Co-op Conquers Floods and Cracked Sidewalks

Whitestone, Queens

Le Havre co-op hugs the East River and the Throgs Neck Bridge.

Feb. 14, 2018 — The board at Le Havre co-op in Queens fixed water-induced problems without draining shareholders' wallets.

Le Havre on the Water is a 1,024-unit luxury cooperative in Whitestone, Queens. It boasts a health club, two swimming pools, and a tennis court, but, as its name indicates, the co-op’s close proximity to the East River is the crown jewel of its amenities. Ironically, that beautiful river is also related to the co-op’s biggest headache.

“The water table is so significant,” says Steve Young, the co-op board’s vice president. “It creates a lot of issues.”

A major issue is that the water table beneath the complex freezes every winter, which puts pressure on the concrete walkways that connect the 32 nine-story buildings. Over the years, that pressure caused the concrete to crack both on the walkways and on the covered porticos that surround each building. “It didn’t look good,” Young says. “It looked awful.”

The cracked concrete was also a lawsuit waiting to happen. “If somebody trips on a defective sidewalk, the owner of a property adjacent to it could have liabilities,” explains the board’s attorney Geoffrey Mazel, a partner at Hankin & Mazel. “Their sidewalks were in decent shape from a liability perspective, but the board was being proactive."

The cracked concrete wasn’t the only water-induced problem the board was facing. "Every time it rained,” says Young, “we’d have water go right up into the lobby of the buildings. Every time it rained – a hard rain or mild – building No. 5 would have two to three inches of water. Building No. 2 had more significant problems.”

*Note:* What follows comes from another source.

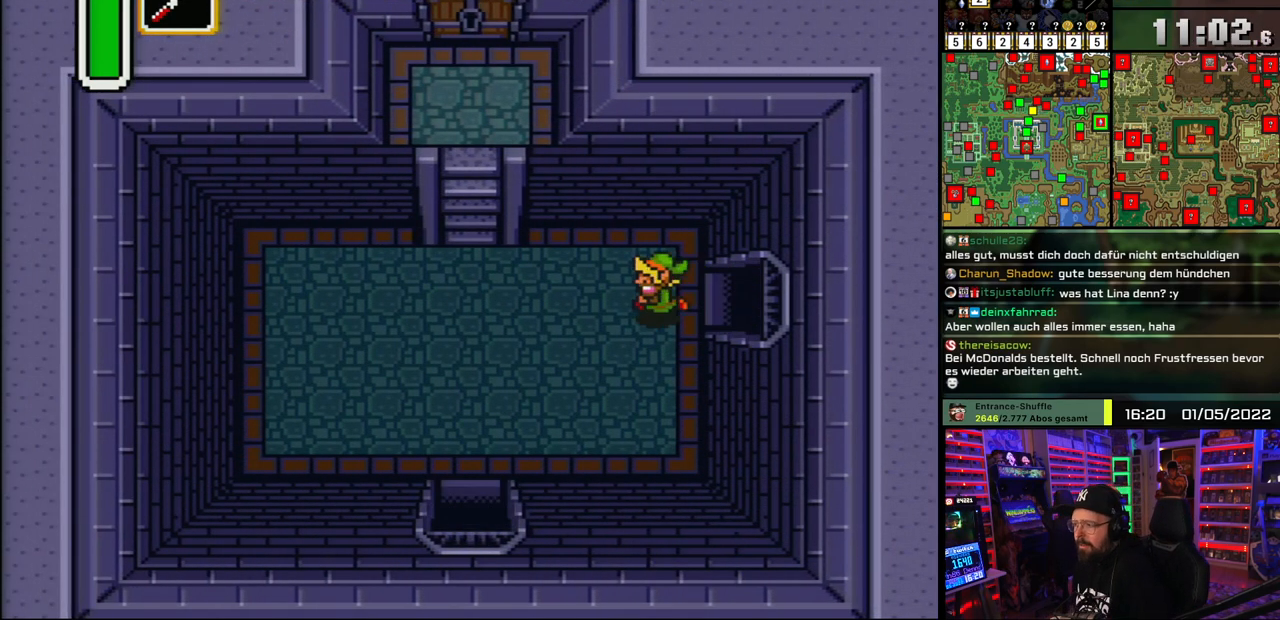
{"buttons": ["DPAD_UP", "DPAD_LEFT"], "events": [[483, "DPAD_UP", "down"]]}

So in 2014, the board hired Merritt Engineering to conduct an assessment. The engineers advised the co-op to remove the broken concrete, dig out four to 12 inches of soil, and lay down plastic sheets and rocks beneath the new rebar-fortified concrete. This prevents water infiltration and the ensuing damage from freeze-thaw cycles. Digging up the concrete around the buildings also allowed the co-op to add a series of drains that addressed the chronic flooding.

Sal Salamone General Contractor was brought on for the job, which will cost the co-op an estimated $3 million by its expected completion in five to six years. Work has moved at steady clip, with Salamone completing three or four buildings per summer in the 28-acre complex, which has stunning views of the Throgs Neck Bridge. Nearly half of the work is complete.

“Since we did this work,” Young says, “we haven’t had one problem.” Best of all, shareholders have barely felt the pinch because the project was largely paid for from the co-op’s reserve fund. According to Young, maintenance fees have increased more than 2 percent just once in the last seven years (a 2.58 percent bump in 2017), even as the complex underwent myriad upgrades, including an oil-to-gas conversion. Young credits board president Stanley Greenberg for the co-op’s fiscal stability, noting that he has “done a great job of developing a reserve fund over the years that’s helped pay for all this work.”

For Le Havre’s shareholders, that has meant an escape from water damage – without a drain on their wallets.

PRINCIPAL PLAYERS – ENGINEER: Merritt Engineering. CONTRACTOR: Sal Salamone General Contractor. ATTORNEY: Hankin & Mazel.